Die Polizei nahm nach eigenen Angaben den mutmaßlichen Täter fest.
Die Polizei nahm nach eigenen Angaben den mutmaßlichen Täter fest. © Lennart Preiss/dpa

Das Welfen-Gymnasium ist Teil eines größeren Schulkomplexes. Laut Internetseite werden am Welfen-Gymnasium etwa 800 Schüler von mehr als 80 Lehrkräften unterrichtet. In direkter Nachbarschaft gibt es eine Grund-, Mittel- und Realschule.

Update von 15.00 Uhr: Nach Angaben der ADAC-Luftrettung sind wegen der möglichen Amoklage an einem Gymnasium im oberbayerischen Schongau mehrere Rettungshubschrauber im Einsatz. Insgesamt sechs Hubschrauber seien beteiligt, vier davon von der ADAC-Luftrettung, sagte ein Sprecher. Einer der vier Helikopter sei zur Versorgung von Verletzten genutzt worden.

Update von 14.50 Uhr: Nach den Hinweisen auf eine Amoktat am Welfen-Gymnasium in Schongau ist für Angehörige und Eltern der Schülerinnen und Schülern eine Anlaufstelle am Feuerwehrhaus eingerichtet worden. Das Welfen-Gymnasium liegt nur wenige Hundert Meter von Altstadt und Lech entfernt. Laut Internetseite werden dort etwa 800 Schüler von mehr als 80 Lehrkräften unterrichtet. 

Update von 14.36 Uhr: Bei dem Angriff am Welfen-Gymnasium in Schongau sind mehrere Menschen verletzt worden. Nach Informationen der Bild-Zeitung erlitten mehrere Opfer Stichverletzungen. Die genauen Hintergründe der Tat sind noch unklar. 
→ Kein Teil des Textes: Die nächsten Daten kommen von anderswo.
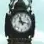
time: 11:17
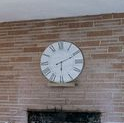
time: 6:10
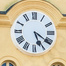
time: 5:20
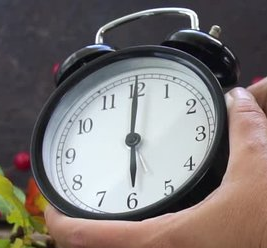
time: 6:00
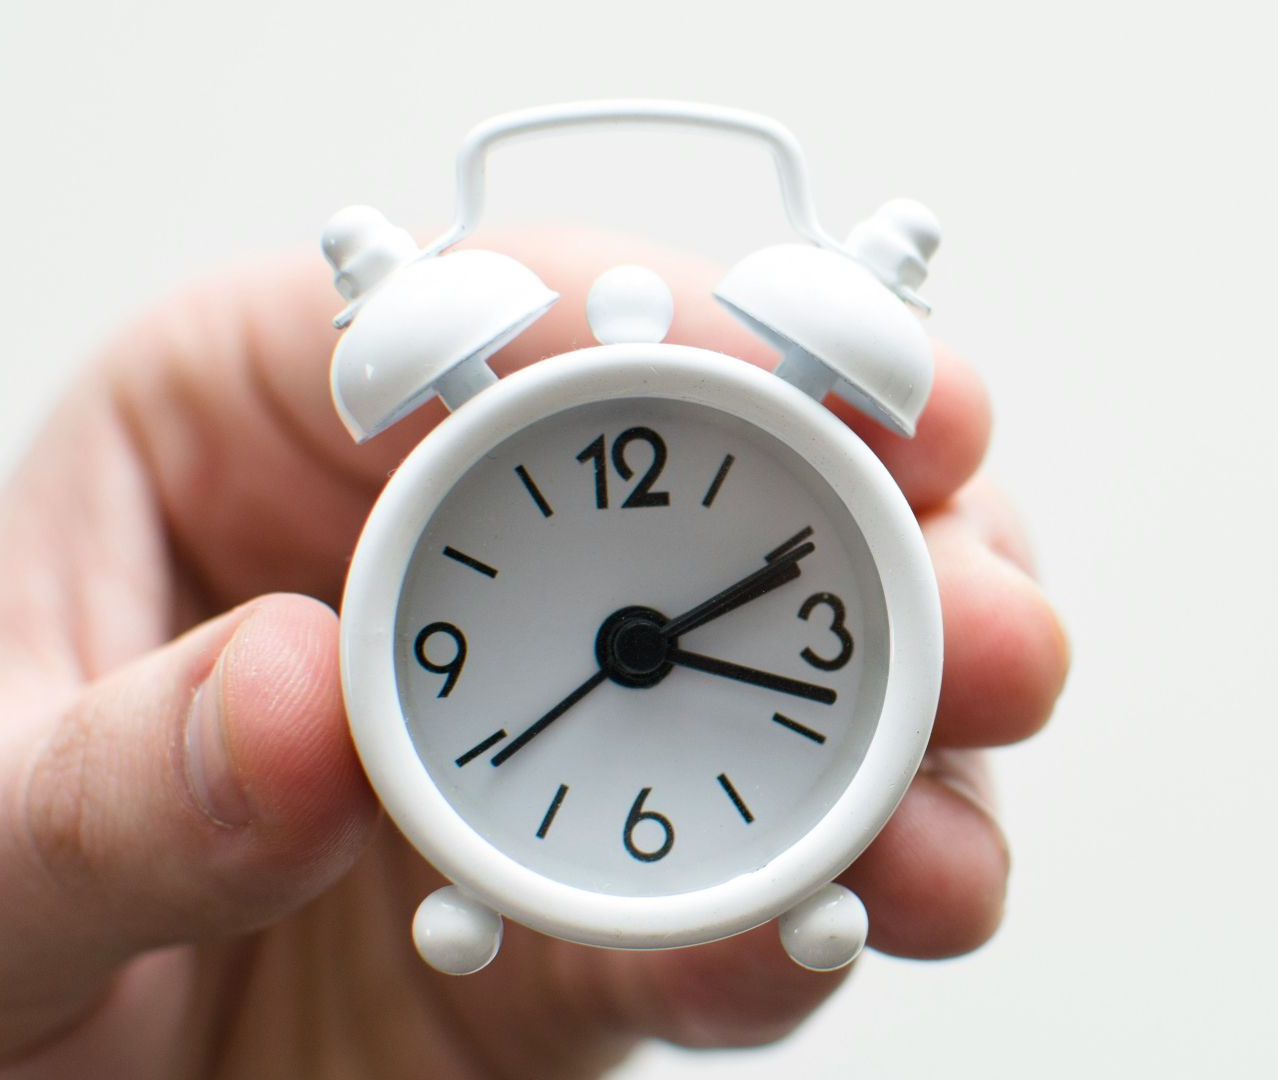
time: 2:18
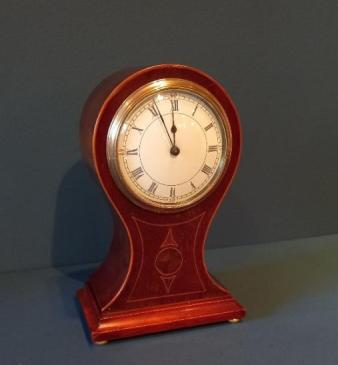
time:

Update von 14.10 Uhr: Der Vorfall mit mehreren Verletzten an einem Gymnasium in Oberbayern deutet laut einem Polizeisprecher auf eine Amoklage hin. Die Beamten gehen demnach von einer einstelligen Zahl an Verletzten aus.

Amoklage an Welfen-Gymnasium in Schongau: BR-Livestream

Update von 14.01 Uhr: Bei dem Großeinsatz am Welfen-Gymnasium in Schongau gab es Hinweise auf eine Amoktat. Das erklärte ein Sprecher dem BR. Nach Informationen der Bild-Zeitung sind mehrere Menschen beim Angriff schwer verletzt worden. 

Update von 13.52 Uhr: Bei einem Angriff am Welfen-Gymnasium in Schongau sind mehrere Menschen verletzt worden. Wie viele Menschen wie schwer verletzt wurden, werde derzeit noch abgeklärt, teilte die Polizei mit. 

Angriff an Gymnasium in Schongau: Mutmaßlicher Täter gefasst

Update von 13.48 Uhr:  An einem Gymnasium in Oberbayern sind laut Polizei mehrere Menschen verletzt worden. Der mutmaßliche Täter sei nach dem Vorfall in Schongau festgenommen worden, teilte die Polizei mit.

Erstmeldung von 13.40 Uhr: Zahlreiche Polizisten sind derzeit an einem Gymnasium in Oberbayern im Einsatz. Mehr als 15 Streifen seien zum Welfen-Gymnasium in Schongau südwestlich von München alarmiert worden, sagte eine Polizeisprecherin. Die Beamten riefen die Menschen auf, das Areal zu meiden. Zum Grund des Einsatzes äußerte sich die Polizeisprecherin zunächst nicht.